Using this method, we first determined the metabolic fingerprints of brain samples in young (9–10 weeks) and aged (96–104 weeks) mice. Neurocognitive ageing is characterized by a reduction in the information-processing time and an impaired long-term memory [33], both of which are related to an imbalance in energy metabolism and redox homeostasis [34].The discriminant clustering between brains from young and old mice shown in the orthogonal-partial least squares-discriminant analysis (O-PLS-DA) plot in Figure 1A indicates the underlying differences in the metabolome, supported by the correlation coefficients R²Y up to 0.997 (p = 0.02) and a positive Q² of 0.727 (p = 0.03), validating the significance of these results. The reduced NMR spectra revealed alterations in the levels of metabolites in mouse brains of different ages (Figure 1B), with decreased concentrations of lactate, methionine, N-acetylaspartate, uridine and inosine. In contrast, concentrations of leucine, isoleucine, valine, glutamine, allantoin, uracil, tyrosine and phenylalanine were increased in the aged mice (Figure 1B,C). The 2D NMR further confirmed the assigned metabolites (Figure S2A).

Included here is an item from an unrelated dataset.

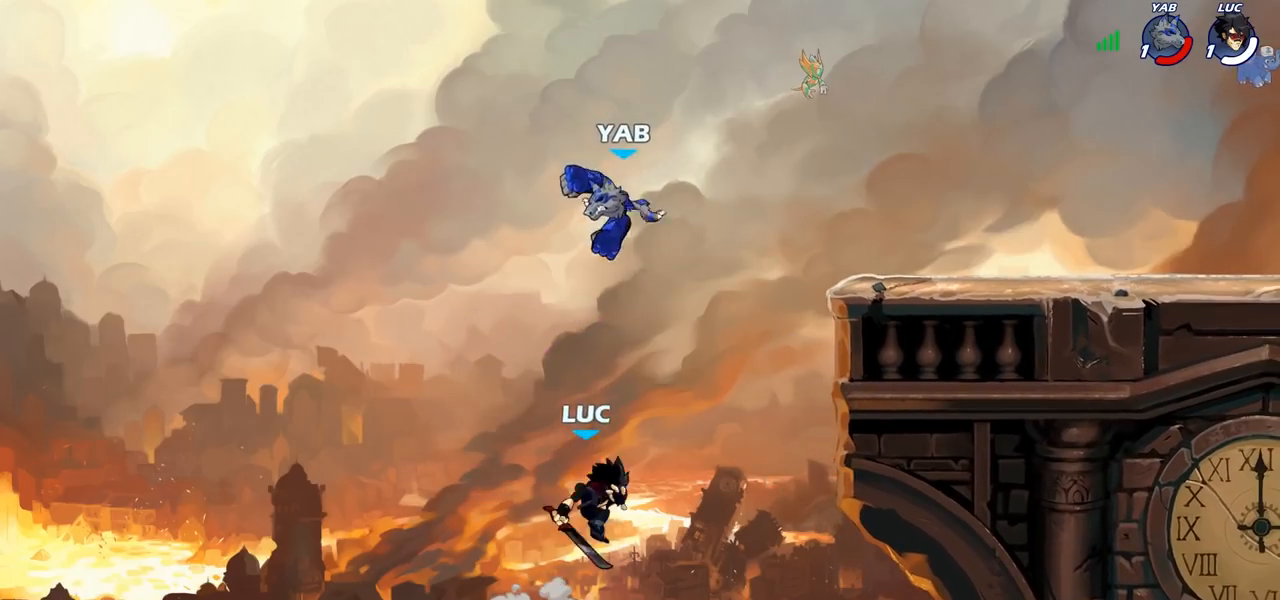
{"buttons": ["CROSS"], "left_stick": "up-right", "right_stick": "center", "events": [[433, "CROSS", "down"]]}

Impaired metabolic flexibility is a hallmark of the ageing heart, with decreased capacity to oxidize fatty acids and increased glucose metabolism [35]. When comparing the metabolic fingerprints between heart samples isolated from young and aged mice, the O-PLS-DA revealed distinct clustering of respective heart samples with correlation coefficients R2Y of up to 0.999 (p = 0.19) and a Q2 of 0.786 (p = 0.02) (Figure 2A). Reduced NMR spectra demonstrated altered abundance of metabolites in normalized heart samples (Figure 2B) and indicated decreased uridine concentrations in the hearts of aged mice, whereas the levels of leucine, isoleucine, valine, acetate, GABA, creatine, uracil, tyrosine and phenylalanine were increased (Figure 2C). The 2D HSQC NMR was consistent with the assigned metabolites in Figure S2B.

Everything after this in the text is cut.